The Treasury report limited its assessment of blockchain and digital tokens, deferring to a separate interagency effort led by a working group of the Financial Stability Oversight Council. The working group is a designed to promote coordination among regulators as those technologies evolve.

The Treasury also recommended that banking regulators clarify guidance regarding bank partnerships with nonbank financial firms, particularly smaller, less-mature companies using cutting-edge technologies that can help promote industry innovation. 

Playing nice in the sandbox

The adoption of a "regulatory sandbox" – a mechanism for developing regulation that keeps up with innovation – was also highlighted in the Treasury's report.

In 2015, the U.K. was among the first nations to roll out a regulatory sandbox, focusing first on fintech services. U.K. companies can now apply to the U.K. Financial Conduct Authority (FCA) to test technologies, such as blockchain services, in the sandbox.

Last year, Arizona's Attorney General submitted a legislative proposal to establish a fintech regulatory sandbox for corporations to develop the technology. The legislation – HB 2434 – passed the state House and is now making its way through the Senate.

Many banks, D'Alfanso said, have established innovation labs in which fintech companies can develop new products and services.
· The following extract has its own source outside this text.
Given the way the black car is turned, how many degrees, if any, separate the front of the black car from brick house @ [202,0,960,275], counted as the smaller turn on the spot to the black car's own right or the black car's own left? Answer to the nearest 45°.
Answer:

"From my perspective, vendors and financial institutions must work more closely with their regulators to help them understand how new technologies can meet customer demands, enhance existing processes and reduce risk," D'Alfanso said. "At the same time, regulators must be more open to engaging with tech suppliers and [financial institutions], providing proactive assessments of how they may interpret the risks associated with a new technology."

The Treasury's recommendations to regulators fell broadly into four categories:

  • Adapting regulatory approaches to changes in the aggregation, sharing, and use of consumer financial data, and to support the development of key competitive technologies;
  • Aligning the regulatory framework to combat unnecessary regulatory fragmentation, and account for new business models enabled by financial technologies;
  • Updating activity-specific regulations across a range of products and services offered by non-bank financial institutions, many of which have become outdated in light of technological advances;
  • And advocating an approach to regulation that enables responsible experimentation in the financial sector, improves regulatory agility, and advances American interests abroad.

Financial technologies have enabled financial services firms to gain efficiencies and lower regulatory compliance costs that followed new regulations put in place after  the financial crisis of 2007 and 2008.

Startups and other tech-based firms are now competing or partnering with traditional software and service providers in nearly every aspect of the financial services industry as the proliferation of mobile devices and apps – and the expansion of information flow – have broken down barriers to entry, the report said.

"The increasing scale of technology-enabled competitors and the corresponding threat of disruption has raised the stakes for existing firms to innovate more rapidly and pursue dynamic and adaptive strategies," the report said. "As a result, mature firms have launched platforms aimed at reclaiming market share through alternative delivery systems and at lower costs than they were previously able to provide."